Supreme Court Justice Ruth Bader Ginsburg has been hospitalized with three broken ribs. Ginsburg–all-around political (not to mention fitness) badass, if we may add–is said to have fallen in her office Wednesday evening.
Although she was able to return home after her fall, nighttime discomfort sent 85-year-old Ginsburg to George Washington University Hospital Thursday morning, the New York Times reported.
According to the Times, the Supreme Court is next scheduled to convene on November 26, leaving Ginsburg some time to recover before heading back to work. As you might remember, this isn’t her first time facing down a rib fracture: She cracked two in June 2012–and didn’t miss any work. Heck, the woman returned to work less than three weeks after having cancer surgery!
So what kind of recovery is Ginsburg facing this time around? Most broken ribs heal just fine on their own–at home–in around six weeks, according to the Mayo Clinic. Unlike with, say, a broken arm, cracked ribs won’t garner anyone a sling or a cast, but Ginsburg likely needs to limit certain activities to speed healing. That can be tricky, considering actions as simple and as necessary as taking a deep breath or bending or twisting can worsen the pain. Depending on how severe that discomfort is, doctors might recommend applying ice and over-the-counter or prescription pain medications.
In some cases, broken ribs can lead to complications like a punctured lung or–if the pain keeps a person from breathing deeply–lung infections like pneumonia. Doctors often coach patients with rib fractures through breathing exercises that can help prevent infections–and, in fact, returning to certain everyday activities once the pain is under control can be a key part of recovery, according to Mount Sinai.
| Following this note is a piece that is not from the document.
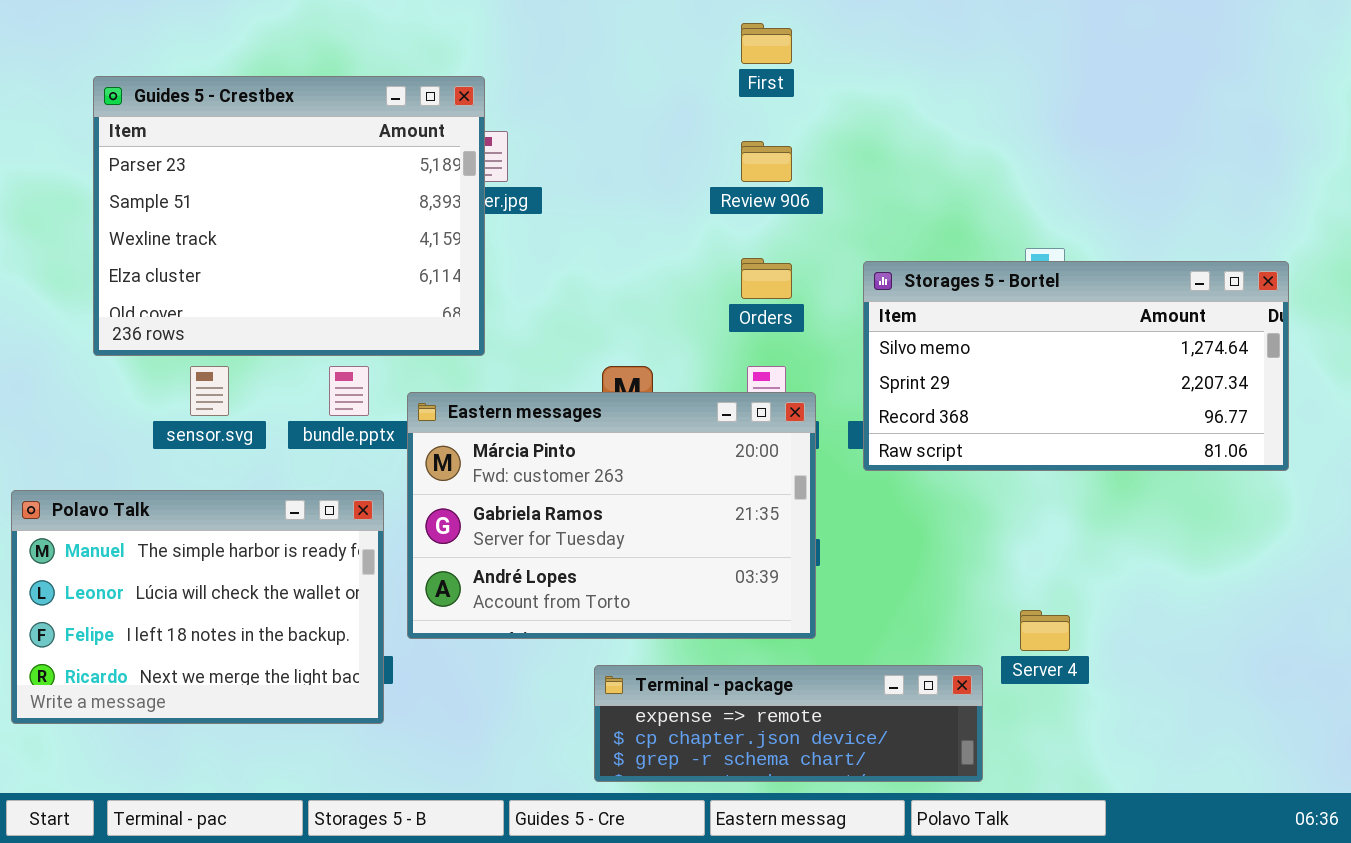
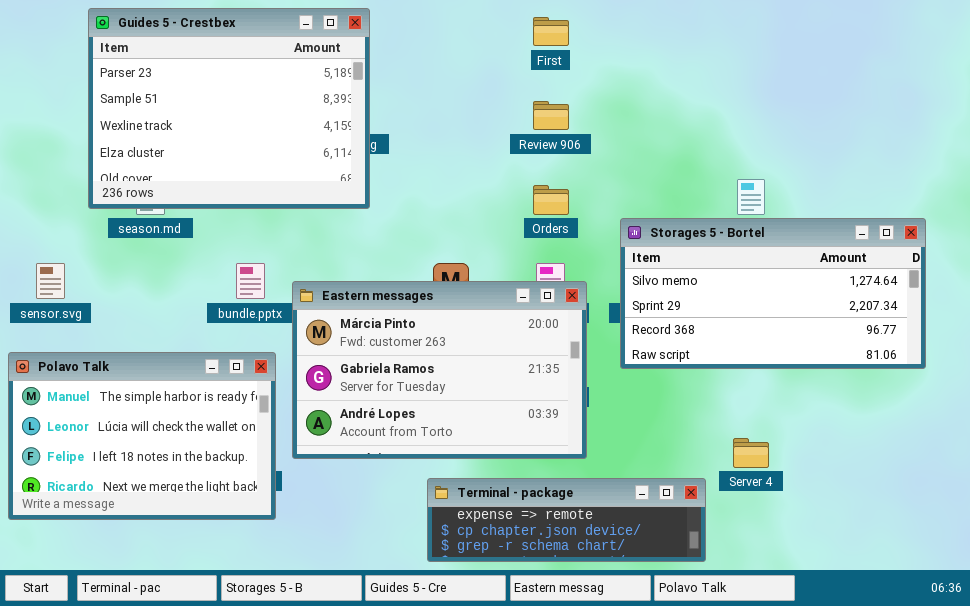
Guides 5 - Crestbex: [93,76,485,356] -> [88,8,370,209], moved
Storages 5 - Bortel: [863,261,1289,471] -> [620,218,926,369], moved
sensor.svg: [190,366,229,416] -> [36,263,65,299], moved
It will likely take some time until Ginsburg is cleared to get back to those push-ups she’s famous for. But her impressive exercise routine is one of the best ways to help ward off age-related health issues, including osteoporosis, which could put someone at higher risk of breaking a rib or other bones. In the meantime, we’re doing a set of push-ups in her honor–and wishing her a speedy recovery.